«where no man has gone before»
Par Rejean Beaulieu :Le Canada respecte-t-il la diversité des langues et des cultures à l’ère de la mondialisation sauvage, particulièrement chez soi? Nous disposions l’an dernier d’une occasion unique pour le démontrer alors qu’une centaine de millions de téléspectateurs regardaient les cérémonies d’ouverture des Jeux Olympiques. Outre un usage quasi-exclusivement protocolaire du français, l’anglais s’est avéré omniprésent, appuyé d’un volet culturel “grand marché”, i.e. en anglais. De rares interludes en français semblent avoir suffi devant une “lingua franca” dite mieux comprise. Le spectacle à grands éclats fut toutefois techniquement bien réussi.
A l’ère aussi du vite consommé et vite oublié, qu’avons-nous véritablement appris de cette expérience? Le commissaire dit “aux langues officielles” découvrait lui, qu’après quarante ans de régime, le Canada dit “anglais” n’était toujours pas prêt à partager avec le reste du monde son expérience de bilinguisme au-delà de l’aspect “langue officielle” des Jeux, cela en dépit de budgets absolument colossaux alloués à ces cérémonies. Son rapport final de décembre dernier concluait que “Malgré tout, le COVAN a accordé une place nettement insuffisante [au français] dans le volet culturel de la cérémonie.” John Furlong du COVAN s’est empressé de répudier en invoquant les milliers de lettres de félicitations -vs- les trente-huit plaintes déposées par … de mauvaises langues. Les figurants francophones pouvaient simplement s’exprimer sans égard à la langue pour un événement d’une telle envergure à travers la danse, la musique, l’imagerie et le mime, sans faire entrave à la beauté du spectacle. Rien ne s’en est vraiment suivi…
En guise de post-mortem, prétendons-nous Spock, apôtre de logique implacable. Le Capitaine Kirk a après tout offert sa prestation allant jusqu’à invoquer les “nouvelles frontières” de l’aventure Star Trek. Le célèbre vulcain risque de d’abord se questionner sur l’origine du candidat choisi pour concevoir ces cérémonies en provenance de l’autre hémisphère : les terriens ont-ils évolué à ce point? L’impassible héro ne s’étonnera probablement pas que l’australien ait été incapable de comprendre les réticences d’un géant tel que Vigneault à voir son œuvre “Mon Pays” utilisé hors contexte sans aucun droit de regard. Ou que la grande Céline ait préféré s’affairer à ses fonctions de nouvelle mère.
▬▬▬▬▬▬▬▬▬▬
OBJECTIF ÉNONCÉ: Réécrivez le passage de l'article sur le français aux Jeux olympiques qui commence par « Par Rejean Beaulieu » et va jusqu'à « techniquement bien réussi. », en remplaçant « téléspectateurs » par « spectateurs ».

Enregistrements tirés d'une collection
▬▬▬▬▬▬▬▬▬▬
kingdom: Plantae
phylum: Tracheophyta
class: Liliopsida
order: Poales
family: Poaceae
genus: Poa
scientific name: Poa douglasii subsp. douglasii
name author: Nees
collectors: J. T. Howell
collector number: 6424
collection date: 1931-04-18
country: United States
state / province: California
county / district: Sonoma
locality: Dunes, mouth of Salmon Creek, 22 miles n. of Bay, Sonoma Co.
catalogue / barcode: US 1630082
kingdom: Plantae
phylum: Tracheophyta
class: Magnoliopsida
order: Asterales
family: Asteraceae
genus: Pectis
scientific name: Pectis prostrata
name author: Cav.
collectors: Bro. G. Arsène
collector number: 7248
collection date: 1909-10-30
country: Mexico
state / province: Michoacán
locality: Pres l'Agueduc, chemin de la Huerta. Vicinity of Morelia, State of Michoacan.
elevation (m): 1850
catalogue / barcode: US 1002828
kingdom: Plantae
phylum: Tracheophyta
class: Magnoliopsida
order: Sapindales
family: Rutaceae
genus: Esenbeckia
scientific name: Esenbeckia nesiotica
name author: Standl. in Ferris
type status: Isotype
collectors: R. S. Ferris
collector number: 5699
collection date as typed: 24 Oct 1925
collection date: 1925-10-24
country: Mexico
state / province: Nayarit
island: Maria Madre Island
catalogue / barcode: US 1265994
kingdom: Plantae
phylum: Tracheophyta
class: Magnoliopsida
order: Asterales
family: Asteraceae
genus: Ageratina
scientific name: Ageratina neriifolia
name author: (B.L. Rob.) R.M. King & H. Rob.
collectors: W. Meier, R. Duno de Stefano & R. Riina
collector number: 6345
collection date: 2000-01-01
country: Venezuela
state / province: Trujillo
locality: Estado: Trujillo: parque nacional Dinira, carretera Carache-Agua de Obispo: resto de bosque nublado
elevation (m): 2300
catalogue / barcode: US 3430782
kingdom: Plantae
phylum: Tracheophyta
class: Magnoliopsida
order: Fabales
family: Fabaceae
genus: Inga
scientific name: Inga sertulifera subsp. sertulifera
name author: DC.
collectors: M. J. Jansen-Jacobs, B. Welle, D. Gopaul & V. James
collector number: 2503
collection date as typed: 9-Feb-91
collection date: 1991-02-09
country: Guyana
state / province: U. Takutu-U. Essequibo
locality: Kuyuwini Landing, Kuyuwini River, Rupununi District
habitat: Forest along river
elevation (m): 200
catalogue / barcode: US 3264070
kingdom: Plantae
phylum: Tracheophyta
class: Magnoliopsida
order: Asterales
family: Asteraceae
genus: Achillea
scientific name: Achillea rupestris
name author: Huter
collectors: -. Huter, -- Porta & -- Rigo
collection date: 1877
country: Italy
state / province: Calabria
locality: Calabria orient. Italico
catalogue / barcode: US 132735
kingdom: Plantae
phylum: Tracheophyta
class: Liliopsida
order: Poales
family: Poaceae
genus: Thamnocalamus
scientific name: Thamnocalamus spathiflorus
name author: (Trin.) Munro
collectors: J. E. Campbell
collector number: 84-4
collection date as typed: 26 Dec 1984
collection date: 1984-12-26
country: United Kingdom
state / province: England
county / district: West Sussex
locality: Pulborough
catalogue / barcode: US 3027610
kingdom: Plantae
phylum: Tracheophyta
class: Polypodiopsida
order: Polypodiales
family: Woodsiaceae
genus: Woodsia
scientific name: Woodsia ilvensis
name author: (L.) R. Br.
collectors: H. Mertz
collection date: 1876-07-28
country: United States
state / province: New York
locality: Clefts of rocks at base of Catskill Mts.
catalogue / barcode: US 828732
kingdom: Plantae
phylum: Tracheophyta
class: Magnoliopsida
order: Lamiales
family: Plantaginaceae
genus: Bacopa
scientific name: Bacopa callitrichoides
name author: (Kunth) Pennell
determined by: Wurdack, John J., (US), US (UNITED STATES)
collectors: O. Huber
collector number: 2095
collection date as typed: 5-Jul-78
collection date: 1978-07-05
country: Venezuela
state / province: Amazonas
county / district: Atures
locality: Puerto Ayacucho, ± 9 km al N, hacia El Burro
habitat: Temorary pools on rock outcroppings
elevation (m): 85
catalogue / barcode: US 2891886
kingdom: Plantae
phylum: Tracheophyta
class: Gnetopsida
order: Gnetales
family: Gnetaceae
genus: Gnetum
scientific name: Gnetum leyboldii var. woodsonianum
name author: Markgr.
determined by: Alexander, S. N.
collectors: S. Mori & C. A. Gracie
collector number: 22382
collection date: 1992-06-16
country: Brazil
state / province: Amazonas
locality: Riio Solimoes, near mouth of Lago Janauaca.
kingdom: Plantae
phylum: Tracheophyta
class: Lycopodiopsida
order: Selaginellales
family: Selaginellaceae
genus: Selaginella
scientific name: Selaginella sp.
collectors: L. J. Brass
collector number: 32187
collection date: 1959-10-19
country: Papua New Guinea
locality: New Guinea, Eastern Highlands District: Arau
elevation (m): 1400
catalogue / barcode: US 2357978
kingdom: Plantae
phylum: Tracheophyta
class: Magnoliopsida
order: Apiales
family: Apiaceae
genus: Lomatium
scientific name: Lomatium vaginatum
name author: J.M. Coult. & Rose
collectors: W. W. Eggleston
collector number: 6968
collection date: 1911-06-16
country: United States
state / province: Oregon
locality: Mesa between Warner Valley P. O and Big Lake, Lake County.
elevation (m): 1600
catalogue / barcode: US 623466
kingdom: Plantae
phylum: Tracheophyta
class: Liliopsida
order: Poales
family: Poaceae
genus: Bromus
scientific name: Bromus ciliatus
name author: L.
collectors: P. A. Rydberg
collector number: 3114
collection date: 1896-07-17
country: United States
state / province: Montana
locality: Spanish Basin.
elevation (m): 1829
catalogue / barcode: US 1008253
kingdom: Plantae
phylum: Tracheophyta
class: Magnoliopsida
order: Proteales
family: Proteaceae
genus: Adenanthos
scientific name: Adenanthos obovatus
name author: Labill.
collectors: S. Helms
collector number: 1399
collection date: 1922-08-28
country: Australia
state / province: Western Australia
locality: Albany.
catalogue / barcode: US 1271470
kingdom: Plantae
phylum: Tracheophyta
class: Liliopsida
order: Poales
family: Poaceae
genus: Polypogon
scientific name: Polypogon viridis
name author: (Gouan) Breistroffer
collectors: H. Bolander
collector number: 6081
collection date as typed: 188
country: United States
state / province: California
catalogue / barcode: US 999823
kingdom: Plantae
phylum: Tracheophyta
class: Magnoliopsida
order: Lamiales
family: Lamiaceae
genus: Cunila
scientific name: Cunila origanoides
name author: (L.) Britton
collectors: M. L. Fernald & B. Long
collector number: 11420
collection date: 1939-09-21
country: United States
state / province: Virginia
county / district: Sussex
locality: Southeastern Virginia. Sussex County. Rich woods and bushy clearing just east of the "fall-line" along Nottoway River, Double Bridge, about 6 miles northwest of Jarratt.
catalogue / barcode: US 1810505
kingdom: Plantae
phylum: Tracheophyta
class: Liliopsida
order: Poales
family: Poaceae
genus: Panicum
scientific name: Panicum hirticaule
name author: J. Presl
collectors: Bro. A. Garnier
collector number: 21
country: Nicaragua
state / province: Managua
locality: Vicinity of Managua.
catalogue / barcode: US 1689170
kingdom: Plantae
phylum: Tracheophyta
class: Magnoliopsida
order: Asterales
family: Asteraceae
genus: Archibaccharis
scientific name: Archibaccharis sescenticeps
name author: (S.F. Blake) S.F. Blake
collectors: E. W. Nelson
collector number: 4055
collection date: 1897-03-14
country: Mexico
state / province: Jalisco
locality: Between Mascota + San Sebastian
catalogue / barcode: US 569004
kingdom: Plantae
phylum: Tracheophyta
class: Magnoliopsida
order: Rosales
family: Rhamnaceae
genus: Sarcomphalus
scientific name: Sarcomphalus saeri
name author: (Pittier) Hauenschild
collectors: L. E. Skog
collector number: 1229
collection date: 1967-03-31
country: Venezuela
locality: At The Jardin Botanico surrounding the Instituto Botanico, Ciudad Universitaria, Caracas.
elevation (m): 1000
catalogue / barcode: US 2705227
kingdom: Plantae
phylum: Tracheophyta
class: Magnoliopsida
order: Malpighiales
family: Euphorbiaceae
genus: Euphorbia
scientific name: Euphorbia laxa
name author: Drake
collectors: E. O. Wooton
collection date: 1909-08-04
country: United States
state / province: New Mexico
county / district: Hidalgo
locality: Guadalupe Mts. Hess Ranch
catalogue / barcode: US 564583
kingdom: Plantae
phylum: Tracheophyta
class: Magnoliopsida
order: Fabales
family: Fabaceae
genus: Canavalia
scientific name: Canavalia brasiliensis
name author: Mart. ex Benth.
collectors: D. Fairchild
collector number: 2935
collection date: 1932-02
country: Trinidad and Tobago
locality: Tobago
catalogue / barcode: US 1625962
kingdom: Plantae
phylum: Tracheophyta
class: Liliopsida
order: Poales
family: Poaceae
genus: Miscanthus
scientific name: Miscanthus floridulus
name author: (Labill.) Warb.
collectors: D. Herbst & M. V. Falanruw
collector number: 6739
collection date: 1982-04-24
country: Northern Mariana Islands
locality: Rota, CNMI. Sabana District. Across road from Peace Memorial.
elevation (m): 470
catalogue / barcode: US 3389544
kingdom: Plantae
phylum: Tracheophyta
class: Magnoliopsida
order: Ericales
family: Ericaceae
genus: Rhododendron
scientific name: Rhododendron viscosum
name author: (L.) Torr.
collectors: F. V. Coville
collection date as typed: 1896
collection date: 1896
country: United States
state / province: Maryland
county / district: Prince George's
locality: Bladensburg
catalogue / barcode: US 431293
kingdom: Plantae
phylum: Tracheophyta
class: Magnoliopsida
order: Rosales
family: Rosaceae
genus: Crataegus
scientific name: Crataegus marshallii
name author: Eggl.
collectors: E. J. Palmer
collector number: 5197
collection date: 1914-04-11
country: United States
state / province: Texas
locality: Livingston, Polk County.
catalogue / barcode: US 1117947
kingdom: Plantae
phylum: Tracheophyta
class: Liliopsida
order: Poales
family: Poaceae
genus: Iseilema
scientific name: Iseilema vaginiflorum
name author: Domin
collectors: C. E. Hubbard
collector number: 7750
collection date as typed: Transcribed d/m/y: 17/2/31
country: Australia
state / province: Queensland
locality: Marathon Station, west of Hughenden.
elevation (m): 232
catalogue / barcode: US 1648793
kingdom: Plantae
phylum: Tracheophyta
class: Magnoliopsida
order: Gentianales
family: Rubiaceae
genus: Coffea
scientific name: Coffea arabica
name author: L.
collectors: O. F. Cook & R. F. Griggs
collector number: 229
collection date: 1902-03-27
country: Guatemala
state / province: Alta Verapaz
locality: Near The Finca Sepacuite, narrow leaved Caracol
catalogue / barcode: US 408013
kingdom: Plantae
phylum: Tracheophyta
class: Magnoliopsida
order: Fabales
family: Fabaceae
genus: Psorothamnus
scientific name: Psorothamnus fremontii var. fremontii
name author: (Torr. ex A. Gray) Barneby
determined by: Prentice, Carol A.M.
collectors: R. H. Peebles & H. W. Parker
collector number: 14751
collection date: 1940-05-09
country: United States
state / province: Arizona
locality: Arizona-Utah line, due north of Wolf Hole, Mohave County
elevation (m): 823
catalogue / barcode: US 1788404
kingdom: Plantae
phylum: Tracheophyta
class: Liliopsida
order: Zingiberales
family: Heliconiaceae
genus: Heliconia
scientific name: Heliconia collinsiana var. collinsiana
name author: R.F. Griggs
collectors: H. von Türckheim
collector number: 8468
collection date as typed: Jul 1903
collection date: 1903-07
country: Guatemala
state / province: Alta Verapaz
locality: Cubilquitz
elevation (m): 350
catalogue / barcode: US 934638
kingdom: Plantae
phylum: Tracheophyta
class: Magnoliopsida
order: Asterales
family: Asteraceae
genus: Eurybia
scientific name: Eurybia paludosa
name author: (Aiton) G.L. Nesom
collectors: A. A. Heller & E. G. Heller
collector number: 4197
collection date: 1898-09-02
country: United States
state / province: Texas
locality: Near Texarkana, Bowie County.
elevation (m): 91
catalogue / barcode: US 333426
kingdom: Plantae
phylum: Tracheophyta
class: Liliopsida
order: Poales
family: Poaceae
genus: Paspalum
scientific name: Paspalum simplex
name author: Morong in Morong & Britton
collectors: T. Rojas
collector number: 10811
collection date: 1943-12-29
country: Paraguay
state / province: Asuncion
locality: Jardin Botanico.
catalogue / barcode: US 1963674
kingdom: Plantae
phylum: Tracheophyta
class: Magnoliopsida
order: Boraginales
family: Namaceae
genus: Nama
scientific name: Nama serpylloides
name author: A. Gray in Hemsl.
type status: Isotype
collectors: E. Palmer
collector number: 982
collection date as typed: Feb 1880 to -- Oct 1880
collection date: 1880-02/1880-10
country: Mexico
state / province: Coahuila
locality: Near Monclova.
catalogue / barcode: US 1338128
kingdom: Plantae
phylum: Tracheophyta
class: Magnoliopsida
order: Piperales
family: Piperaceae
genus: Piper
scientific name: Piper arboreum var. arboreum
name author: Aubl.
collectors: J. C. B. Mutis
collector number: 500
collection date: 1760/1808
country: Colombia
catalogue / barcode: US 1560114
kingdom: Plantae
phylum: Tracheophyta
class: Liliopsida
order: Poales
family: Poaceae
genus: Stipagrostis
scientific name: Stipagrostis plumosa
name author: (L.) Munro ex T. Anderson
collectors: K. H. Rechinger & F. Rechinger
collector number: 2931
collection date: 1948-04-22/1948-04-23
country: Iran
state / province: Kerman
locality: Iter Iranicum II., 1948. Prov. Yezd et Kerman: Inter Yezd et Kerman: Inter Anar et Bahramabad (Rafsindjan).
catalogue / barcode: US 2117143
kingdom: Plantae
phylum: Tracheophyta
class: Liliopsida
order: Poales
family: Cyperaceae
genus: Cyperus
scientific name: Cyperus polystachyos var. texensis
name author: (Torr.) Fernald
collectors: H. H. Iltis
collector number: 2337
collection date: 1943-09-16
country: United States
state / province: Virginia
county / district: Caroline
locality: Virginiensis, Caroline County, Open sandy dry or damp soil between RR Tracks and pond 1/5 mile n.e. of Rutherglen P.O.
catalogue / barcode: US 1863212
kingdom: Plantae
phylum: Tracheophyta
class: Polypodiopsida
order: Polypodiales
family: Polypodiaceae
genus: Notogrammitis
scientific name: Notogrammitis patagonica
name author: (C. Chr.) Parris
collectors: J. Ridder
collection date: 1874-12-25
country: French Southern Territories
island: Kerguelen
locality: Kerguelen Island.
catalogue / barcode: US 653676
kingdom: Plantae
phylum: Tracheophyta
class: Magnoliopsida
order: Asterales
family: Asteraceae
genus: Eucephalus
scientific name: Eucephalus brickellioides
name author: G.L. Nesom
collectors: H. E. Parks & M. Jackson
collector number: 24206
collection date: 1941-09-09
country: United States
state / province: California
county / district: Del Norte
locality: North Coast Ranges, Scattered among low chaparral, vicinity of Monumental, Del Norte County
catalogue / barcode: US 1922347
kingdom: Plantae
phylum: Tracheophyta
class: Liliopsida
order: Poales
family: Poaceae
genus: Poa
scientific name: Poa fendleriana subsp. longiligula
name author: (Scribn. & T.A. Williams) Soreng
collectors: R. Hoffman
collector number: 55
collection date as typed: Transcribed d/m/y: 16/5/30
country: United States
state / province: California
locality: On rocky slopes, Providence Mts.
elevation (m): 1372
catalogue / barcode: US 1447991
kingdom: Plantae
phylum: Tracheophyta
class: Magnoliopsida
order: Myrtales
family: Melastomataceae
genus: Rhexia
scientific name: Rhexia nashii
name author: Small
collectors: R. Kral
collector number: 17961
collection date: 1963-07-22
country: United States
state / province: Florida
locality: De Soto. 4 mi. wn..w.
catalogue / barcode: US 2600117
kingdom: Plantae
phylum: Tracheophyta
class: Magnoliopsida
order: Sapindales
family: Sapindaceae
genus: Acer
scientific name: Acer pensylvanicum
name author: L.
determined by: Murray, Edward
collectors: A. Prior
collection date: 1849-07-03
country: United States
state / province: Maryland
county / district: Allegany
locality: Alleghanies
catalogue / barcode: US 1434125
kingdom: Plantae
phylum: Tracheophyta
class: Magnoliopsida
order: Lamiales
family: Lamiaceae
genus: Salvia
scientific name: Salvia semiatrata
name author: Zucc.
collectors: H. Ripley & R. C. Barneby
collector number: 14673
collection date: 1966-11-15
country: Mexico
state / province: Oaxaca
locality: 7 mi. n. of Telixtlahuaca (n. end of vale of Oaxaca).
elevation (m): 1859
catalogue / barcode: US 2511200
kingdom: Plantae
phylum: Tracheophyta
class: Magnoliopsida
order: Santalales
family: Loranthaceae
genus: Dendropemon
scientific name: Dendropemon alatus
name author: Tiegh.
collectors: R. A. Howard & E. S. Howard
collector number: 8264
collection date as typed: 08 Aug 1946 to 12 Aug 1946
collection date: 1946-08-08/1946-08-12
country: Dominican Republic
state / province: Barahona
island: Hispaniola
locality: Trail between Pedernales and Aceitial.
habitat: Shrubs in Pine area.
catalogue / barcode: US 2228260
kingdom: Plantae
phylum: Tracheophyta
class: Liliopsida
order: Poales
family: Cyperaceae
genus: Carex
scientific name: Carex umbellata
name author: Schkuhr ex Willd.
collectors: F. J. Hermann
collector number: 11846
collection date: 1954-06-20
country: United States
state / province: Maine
▬▬▬▬▬▬▬▬▬▬
RÉPONSE:
Par Rejean Beaulieu :Le Canada respecte-t-il la diversité des langues et des cultures à l’ère de la mondialisation sauvage, particulièrement chez soi? Nous disposions l’an dernier d’une occasion unique pour le démontrer alors qu’une centaine de millions de spectateurs regardaient les cérémonies d’ouverture des Jeux Olympiques. Outre un usage quasi-exclusivement protocolaire du français, l’anglais s’est avéré omniprésent, appuyé d’un volet culturel “grand marché”, i.e. en anglais. De rares interludes en français semblent avoir suffi devant une “lingua franca” dite mieux comprise. Le spectacle à grands éclats fut toutefois techniquement bien réussi.